None of this is happening today. Indian classical music is not under foreign threat. We have no Britishers who are questioning our heritage and culture, somewhat like what the Aam Aadmi Party (AAP) is doing to the Congress and BJP, thus forcing them to examine and articulate their core principles. We have musicians who navigate the globe and are thus influenced by global music but they operate as individuals, not a cohort. There is no group of musicians who meet at cafés, like the impressionists did in Paris. It takes an informal but vibrant discourse to create a new form. Everyone has to buy in to new ideas. You need scholars like Prof. Sambamoorthy to help formalize free-wheeling ideas. Art critic Clement Greenberg did that for the free-wheeling norms that the abstract expressionist painters came up with.
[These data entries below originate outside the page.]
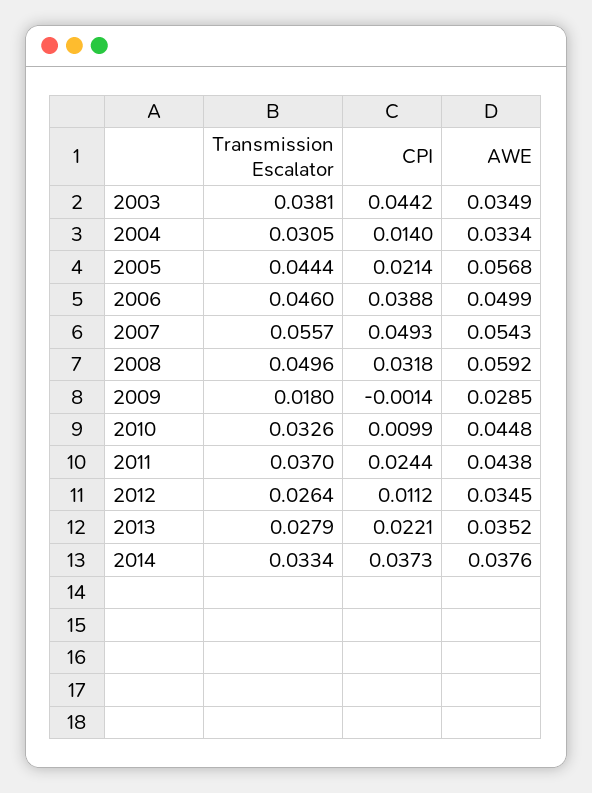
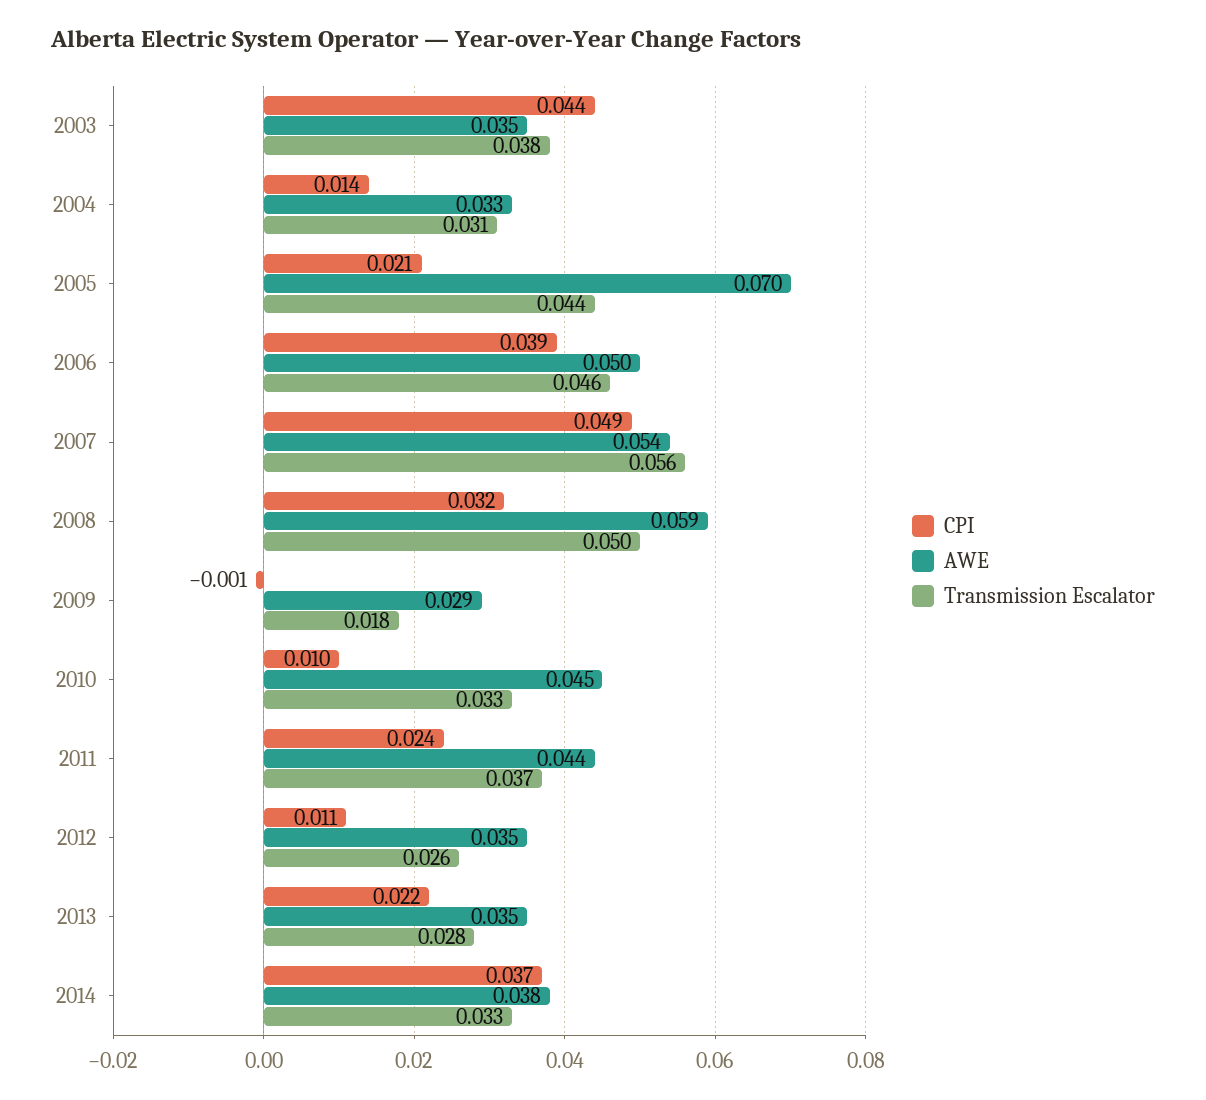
  {
    "Transmission Escalator": {
      "2003": 0.0381,
      "2004": 0.0305,
      "2005": 0.0444,
      "2006": 0.046,
      "2007": 0.0557,
      "2008": 0.0496,
      "2009": 0.018,
      "2010": 0.0326,
      "2011": 0.037,
      "2012": 0.0264,
      "2013": 0.0279,
      "2014": 0.0334
    },
    "CPI": {
      "2003": 0.0442,
      "2004": 0.014,
      "2005": 0.0214,
      "2006": 0.0388,
      "2007": 0.0493,
      "2008": 0.0318,
      "2009": -0.0014,
      "2010": 0.0099,
      "2011": 0.0244,
      "2012": 0.0112,
      "2013": 0.0221,
      "2014": 0.0373
    },
    "AWE": {
      "2003": 0.0349,
      "2004": 0.0334,
-     "2005": 0.0568,
+     "2005": 0.07,
      "2006": 0.0499,
      "2007": 0.0543,
      "2008": 0.0592,
      "2009": 0.0285,
      "2010": 0.0448,
      "2011": 0.0438,
      "2012": 0.0345,
      "2013": 0.0352,
      "2014": 0.0376
    }
  }

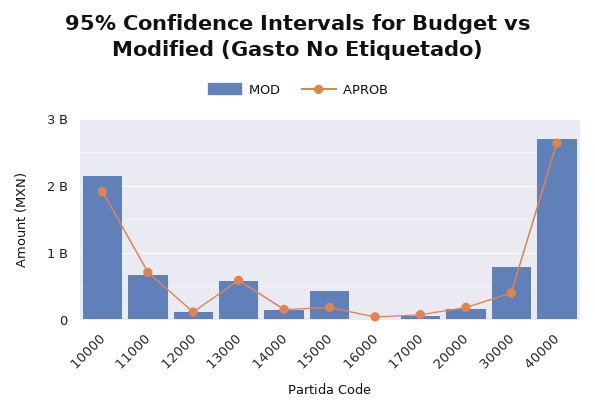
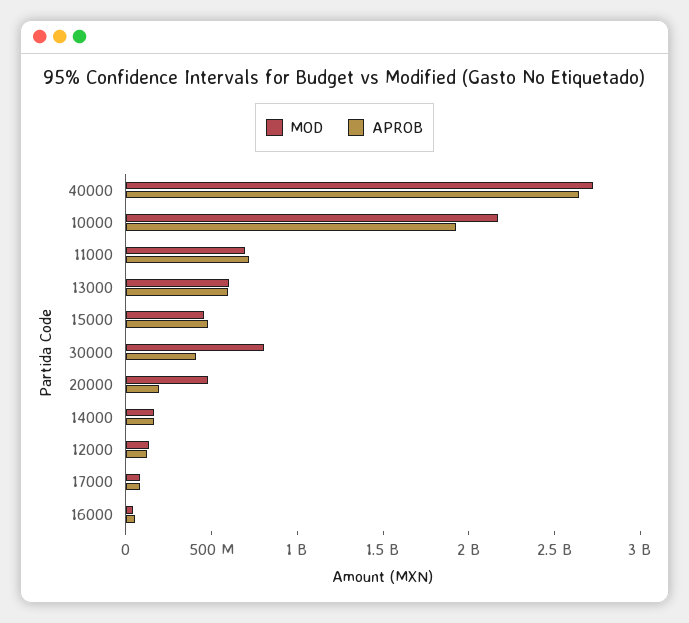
  {
    "MOD": {
      "10000": 2200000000,
      "11000": 700000000,
      "12000": 100000000,
      "13000": 600000000,
      "14000": 200000000,
      "15000": 500000000,
      "16000": 0,
      "17000": 100000000,
-     "20000": 200000000,
+     "20000": 500000000,
      "30000": 800000000,
      "40000": 2700000000
    },
    "APROB": {
      "10000": 1900000000,
      "11000": 700000000,
      "12000": 100000000,
      "13000": 600000000,
      "14000": 200000000,
-     "15000": 200000000,
+     "15000": 500000000,
      "16000": 100000000,
      "17000": 100000000,
      "20000": 200000000,
      "30000": 400000000,
      "40000": 2600000000
    }
  }

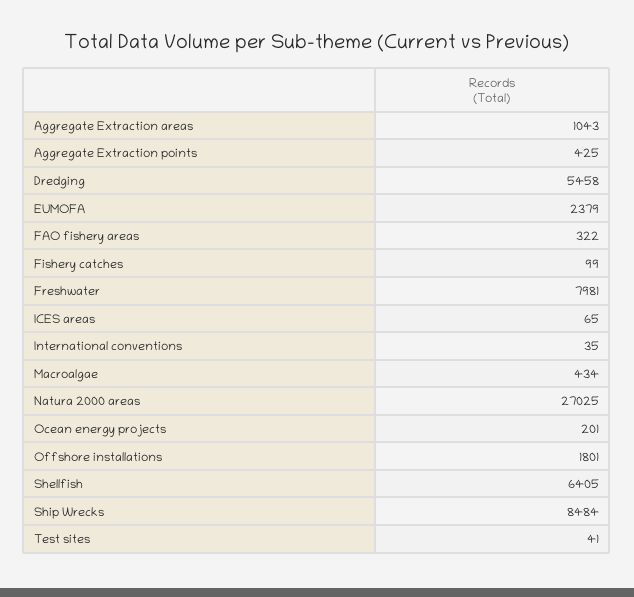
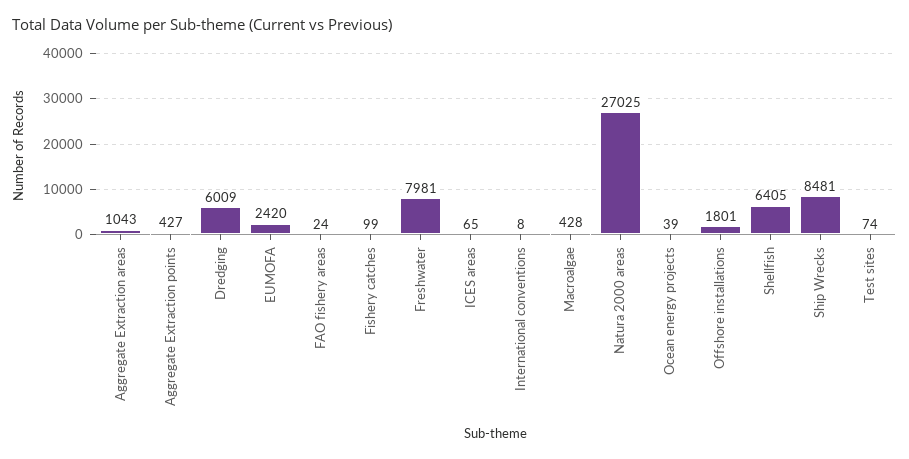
  {
    "Aggregate Extraction areas": 1043,
-   "Aggregate Extraction points": 425,
+   "Aggregate Extraction points": 427,
-   "Dredging": 5458,
+   "Dredging": 6009,
-   "EUMOFA": 2379,
+   "EUMOFA": 2420,
-   "FAO fishery areas": 322,
+   "FAO fishery areas": 24,
    "Fishery catches": 99,
    "Freshwater": 7981,
    "ICES areas": 65,
-   "International conventions": 35,
+   "International conventions": 8,
-   "Macroalgae": 434,
+   "Macroalgae": 428,
    "Natura 2000 areas": 27025,
-   "Ocean energy projects": 201,
+   "Ocean energy projects": 39,
    "Offshore installations": 1801,
    "Shellfish": 6405,
-   "Ship Wrecks": 8484,
+   "Ship Wrecks": 8481,
-   "Test sites": 41
+   "Test sites": 74
  }

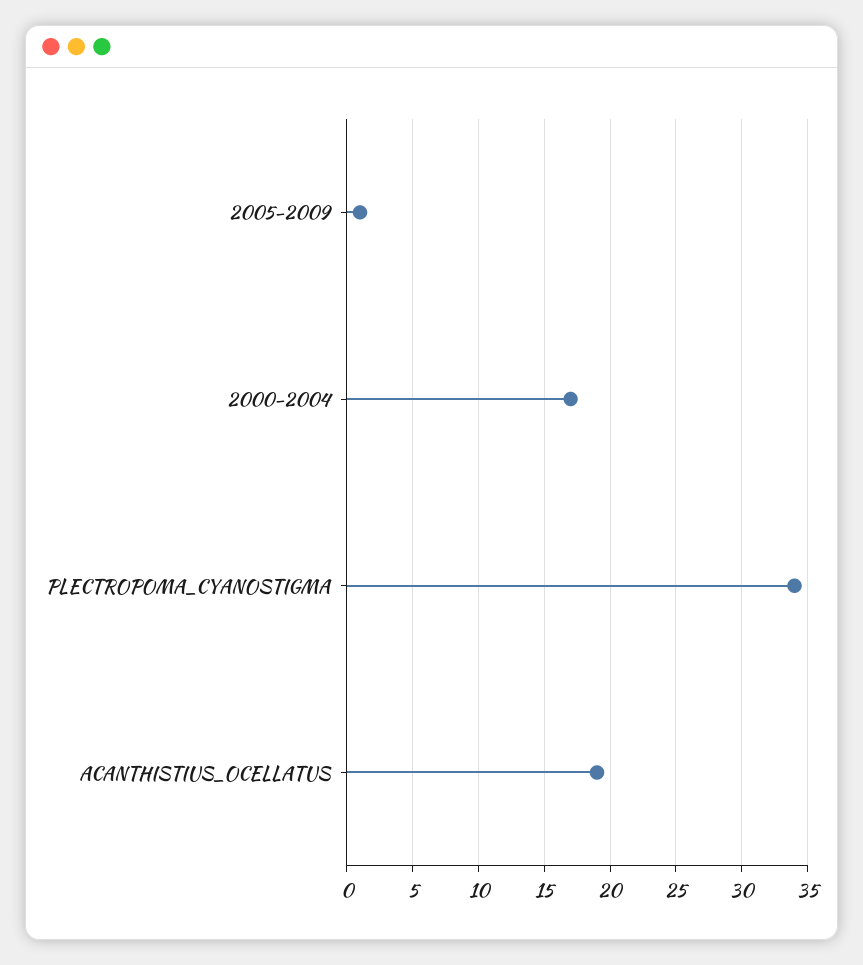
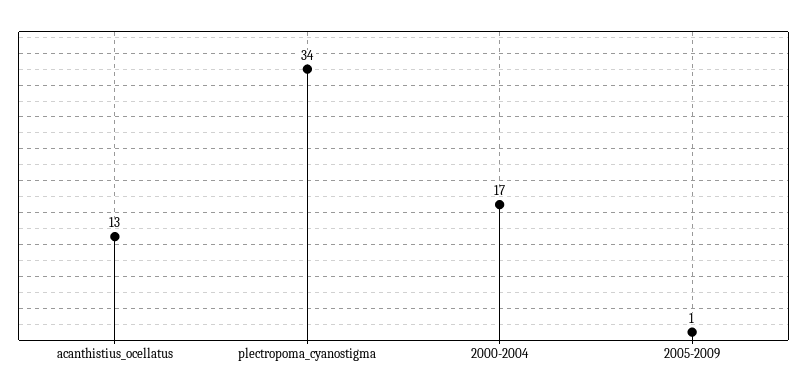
  {
    "2005-2009": 1,
    "2000-2004": 17,
    "PLECTROPOMA_CYANOSTIGMA": 34,
-   "ACANTHISTIUS_OCELLATUS": 19
+   "ACANTHISTIUS_OCELLATUS": 13
  }

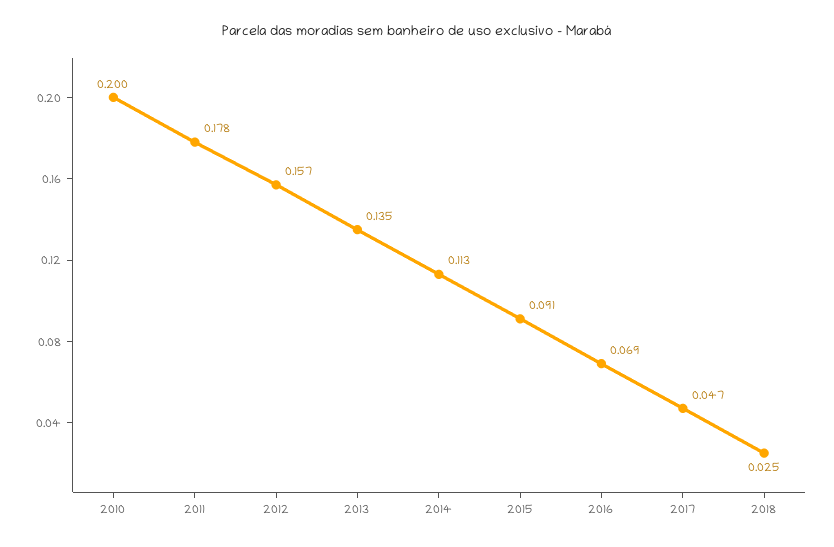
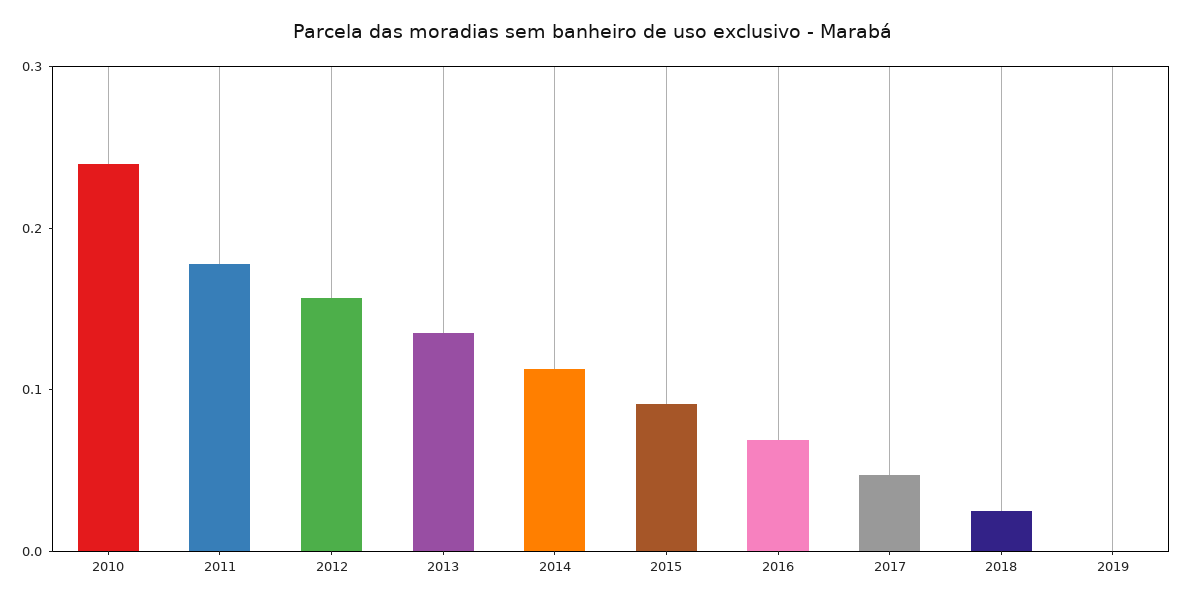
  {
-   "2010": 0.2,
+   "2010": 0.24,
    "2011": 0.178,
    "2012": 0.157,
    "2013": 0.135,
    "2014": 0.113,
    "2015": 0.091,
    "2016": 0.069,
    "2017": 0.047,
-   "2018": 0.025
+   "2018": 0.025,
+   "2019": 0
  }

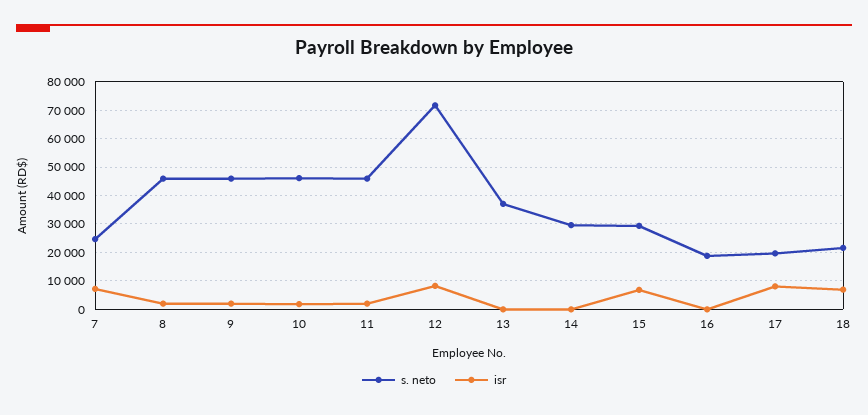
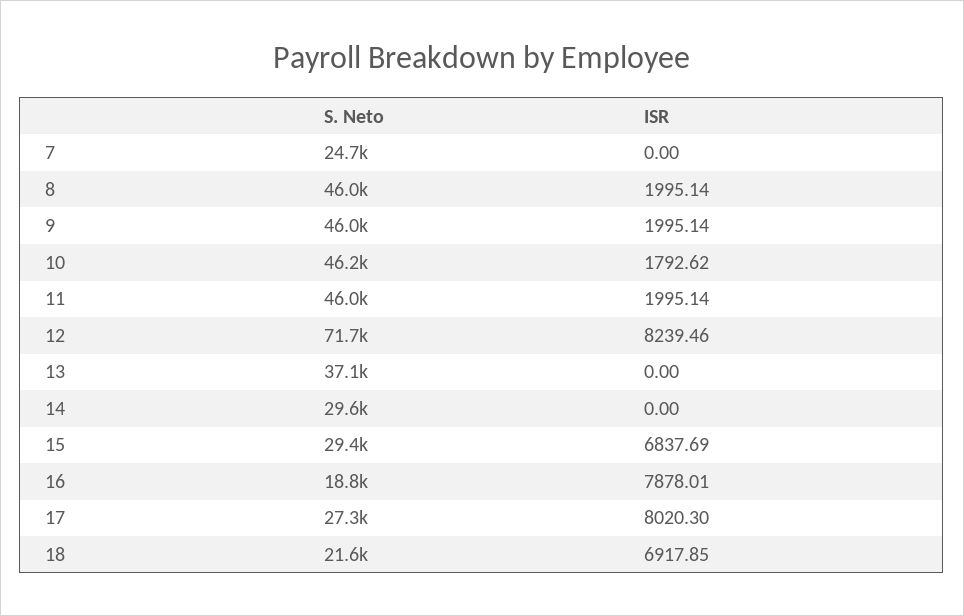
  {
    "s. neto": {
      "7": 24700,
      "8": 46000,
      "9": 46000,
      "10": 46200,
      "11": 46000,
      "12": 71700,
      "13": 37100,
      "14": 29600,
      "15": 29400,
      "16": 18800,
-     "17": 20000,
+     "17": 27300,
      "18": 21600
    },
    "isr": {
-     "7": 7500,
+     "7": 0,
      "8": 1995.14,
      "9": 1995.14,
      "10": 1792.62,
      "11": 1995.14,
      "12": 8239.46,
      "13": 0,
      "14": 0,
      "15": 6837.69,
-     "16": 0,
+     "16": 7878.01,
      "17": 8020.3,
      "18": 6917.85
    }
  }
Carnatic music is therefore missing every element of transformation. There is no sponsor or underwriter like the erstwhile kings who can nudge musicians to think outside the box. There is no collective, either formal or informal, where musicians can meet and cross-pollinate ideas. Conferences can help to some extent, but they don’t encourage conversation, only paper-presentation.
What today’s musicians need is an adda in Chennai where a group of like-minded musicians can meet with scholars, musicologists, and event planners on a regular basis. Rather than competing with each other for lucrative concerts, they need to collaborate and come up with new concepts. Lastly, you need publicists to disseminate the idea to the listening public; to encourage buy-in. Which other area has done this?

In terms of reinventing a nationally beloved icon, the thing that comes to mind is cricket and the Indian Premier League (IPL). Even the most rabid lovers of the sport rarely hark back to the days of five-day matches; which means that the IPL experiment has worked. The second Indian icon that has reinvented itself for a global audience is yoga, which is now practised in one form or another throughout the world. Pandit Ravi Shankar, whatever his flaws, helped popularize Hindustani music to a Western audience. Should Carnatic musicians bring foreign singers into the fold so that they can inject new ideas? Should Beyoncé and T-Pain collaborate with S. Sowmya and Sanjay Subrahmanyan?

What is the purpose of reinvention, if any? To expand the listener and rasika base without diluting the music. How can that be done? Through brain-storming with multiple stakeholders: musicians, visionary sabha secretaries, rasikas, musicologists, event planners. I think T.M. Krishna needs a Koshy’s: a place where he can formulate his new ideas with like-minded intellectuals, without agenda, without ego. This group can come up with ideas for innovation; one that fans will buy into. Younger singers who know their history and music have to be looped in to refine and adjust the blueprint. Publicists and scholars can spread the word.

How did Lalit Modi reinvent cricket? How did AAP reinvent politics?

Carnatic music needs a leader-musician; someone who can forge a consensus. As the recent Oscar ad for the winning film, 12 Years a Slave said, “It is time”.

Shoba Narayan watched and was underwhelmed by 12 Years a Slave. This is the last piece in a weekly, four-part series on the evolution of Carnatic music.